Every classroom I entered today had either their TV or their SMART Board tuned into the news, watching this historical event.
In 7/8 period Global, we sat down and began writing the thematic essays for our mid-term examination. I finished mine, and sat twiddling my thumbs (well, I read) until my teacher, Mr. Leous decided it was finally time to turn on his TV. “You can put your essays away now,” he said.
We watched. And watched. And watched. I mouthed the Lord’s prayer along with the man who recited it, and then Aretha Franklin got up and sang her heart out. The bell rang just as she started singing, so my friend and I hustled to the Chorus Room, and turned on the TV. We stood around the piano until Mr. Lerew entered the room, switched the channel to a station without any static and told us we could watch it for the whole period as long as he could have five minutes at the end.

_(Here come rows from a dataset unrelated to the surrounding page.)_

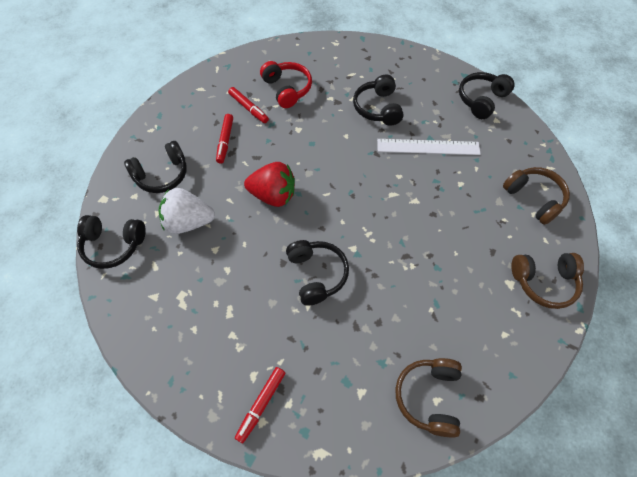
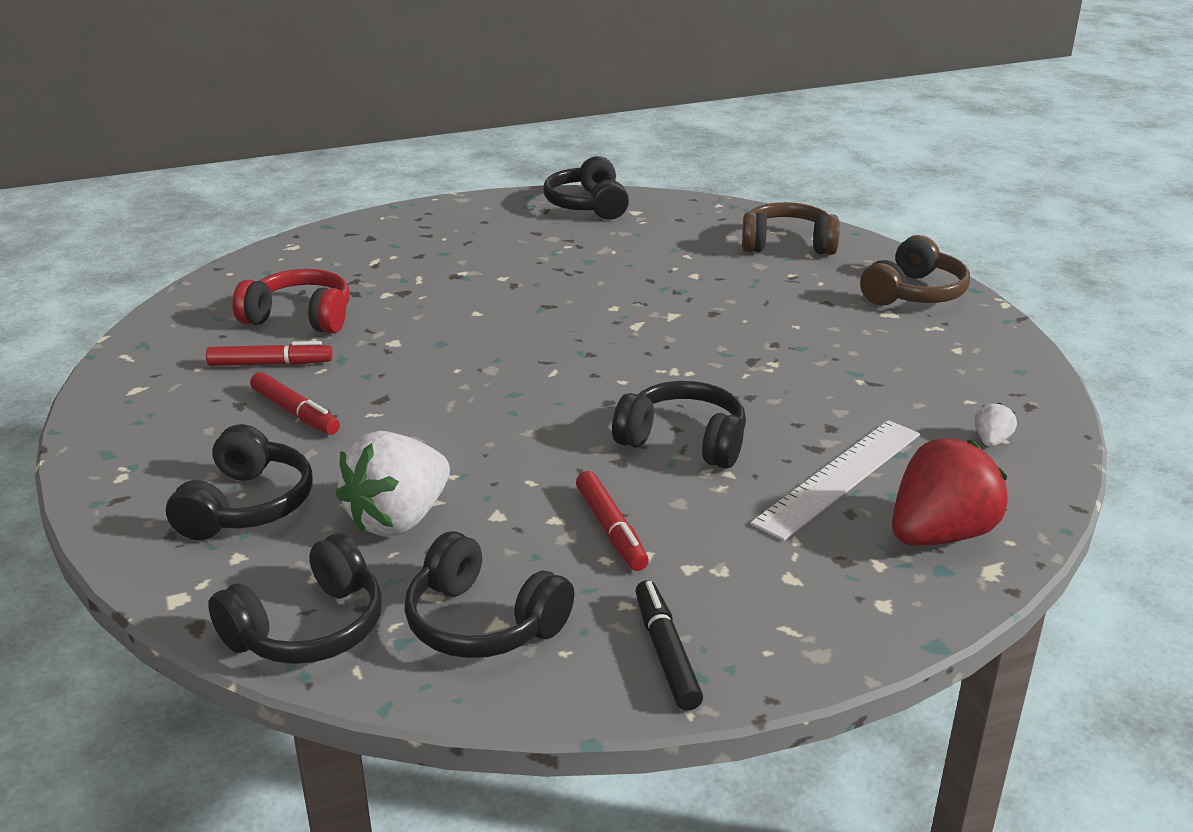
camera: 50 degrees left, 30 degrees down
(175, 362) = (666, 653): none -> black marker
(261, 405) = (852, 592): red marker -> red marker (611, 529)
(273, 195) = (481, 416): red strawberry -> red strawberry (939, 535)
(378, 108) = (472, 270): black headphones -> black headphones (483, 622)
(428, 147) = (601, 268): white ruler -> white ruler (839, 477)
(429, 397) = (991, 441): brown headphones -> white strawberry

Biden became Vice President (when they said “would everyone please rise,” we rose and when Mr. Lerew came along and motioned for us to sit down, we simply told him that they told us to stand), and then came the short performance with the lovely violin and Yo Yo Ma on cello. My jaw dropped, and at 12:01 it was announced that though Obama had not been sworn in yet, he was now our new president.
His speech was beautiful. I hung onto his every word and was thanking God that it wasn’t Hilary I was listening to at that moment. The way he talks makes me believe that he is an extremely smart man – there were and are never any stutters or silences. I had tears in my eyes as he spoke, and was so relieved that he is our president. I feel so much better about our country now that he is in charge.

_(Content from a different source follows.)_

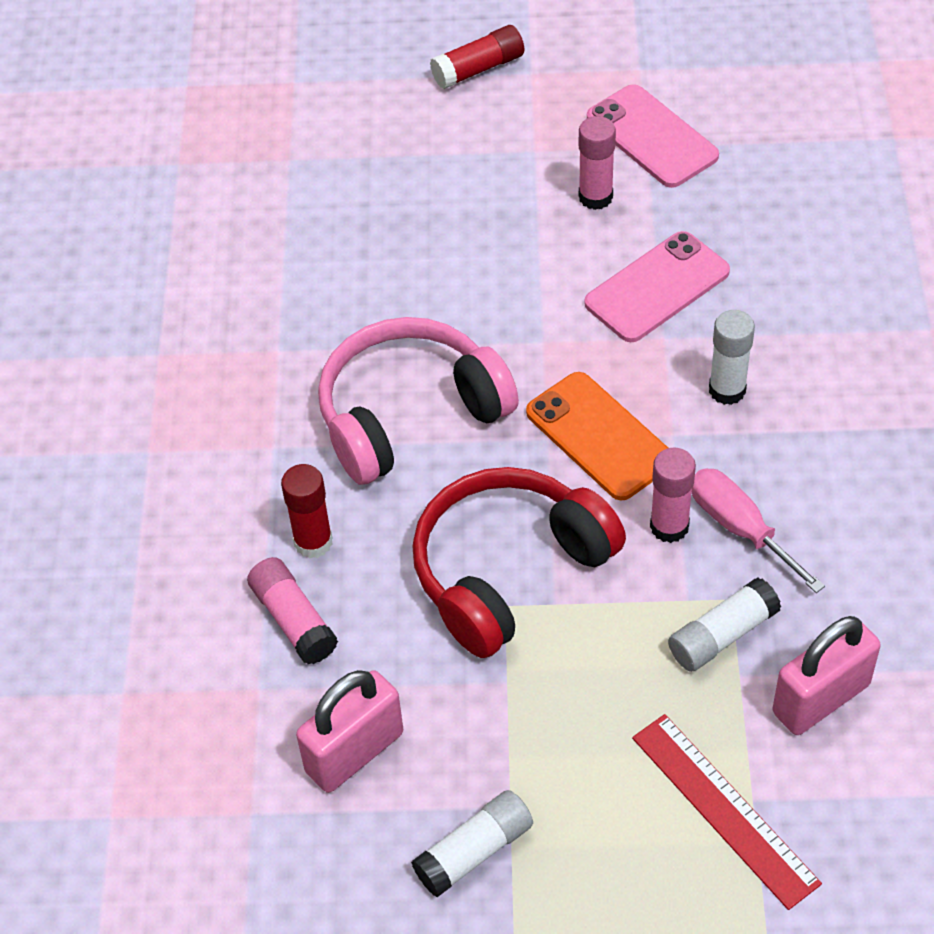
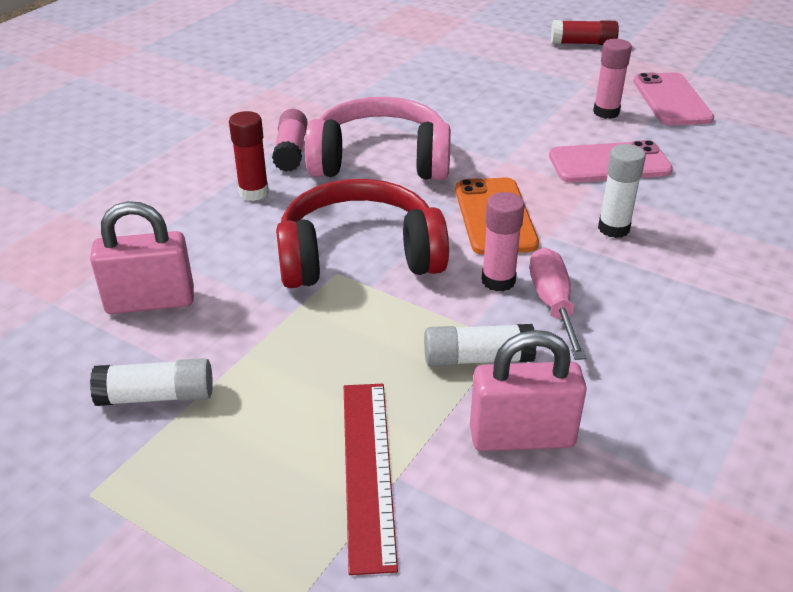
camera: 30 degrees right, 15 degrees down
(293, 619) = (197, 222): pink glue stick -> pink glue stick (291, 151)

I will never forget that historical moment for as long as I live. I sat in a choir room filled with friends and watched the TV with such interest as the subtitles (which we attempted to take away, but to no avail) echoed everything he said. When I am older and my kids are learning about this moment from their history textbooks, I can smile and tell them that I witnessed it as it happened. I will always remember what happened today.